» **ACTIVITY**
Using the entries that follow, write out the line containing "left ankle: (695, 203)", the line containing "left hip: (701, 134)", and every line between them, exactly and nothing else.

- - - - - - -

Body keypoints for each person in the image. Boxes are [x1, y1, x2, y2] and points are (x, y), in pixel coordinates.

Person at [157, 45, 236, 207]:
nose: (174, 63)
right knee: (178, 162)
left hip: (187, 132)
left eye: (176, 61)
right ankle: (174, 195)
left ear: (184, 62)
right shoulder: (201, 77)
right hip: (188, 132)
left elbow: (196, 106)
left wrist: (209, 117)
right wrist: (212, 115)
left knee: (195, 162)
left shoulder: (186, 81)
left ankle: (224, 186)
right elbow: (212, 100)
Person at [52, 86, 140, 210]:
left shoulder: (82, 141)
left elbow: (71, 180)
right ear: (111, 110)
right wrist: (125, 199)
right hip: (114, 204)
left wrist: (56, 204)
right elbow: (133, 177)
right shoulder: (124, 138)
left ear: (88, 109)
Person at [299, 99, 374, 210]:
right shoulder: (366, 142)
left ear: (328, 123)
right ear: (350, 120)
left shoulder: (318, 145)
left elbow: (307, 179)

- - - - - - -

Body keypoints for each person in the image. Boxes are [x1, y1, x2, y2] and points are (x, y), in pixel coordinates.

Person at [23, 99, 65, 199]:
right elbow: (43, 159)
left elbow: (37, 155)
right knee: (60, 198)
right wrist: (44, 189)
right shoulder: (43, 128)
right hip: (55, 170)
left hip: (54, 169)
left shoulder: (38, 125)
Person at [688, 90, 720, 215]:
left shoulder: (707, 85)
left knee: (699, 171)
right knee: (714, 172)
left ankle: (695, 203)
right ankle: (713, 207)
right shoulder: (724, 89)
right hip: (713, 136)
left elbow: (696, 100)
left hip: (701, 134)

- - - - - - -

» **ANSWER SECTION**
left ankle: (695, 203)
right ankle: (713, 207)
right shoulder: (724, 89)
right hip: (713, 136)
left elbow: (696, 100)
left hip: (701, 134)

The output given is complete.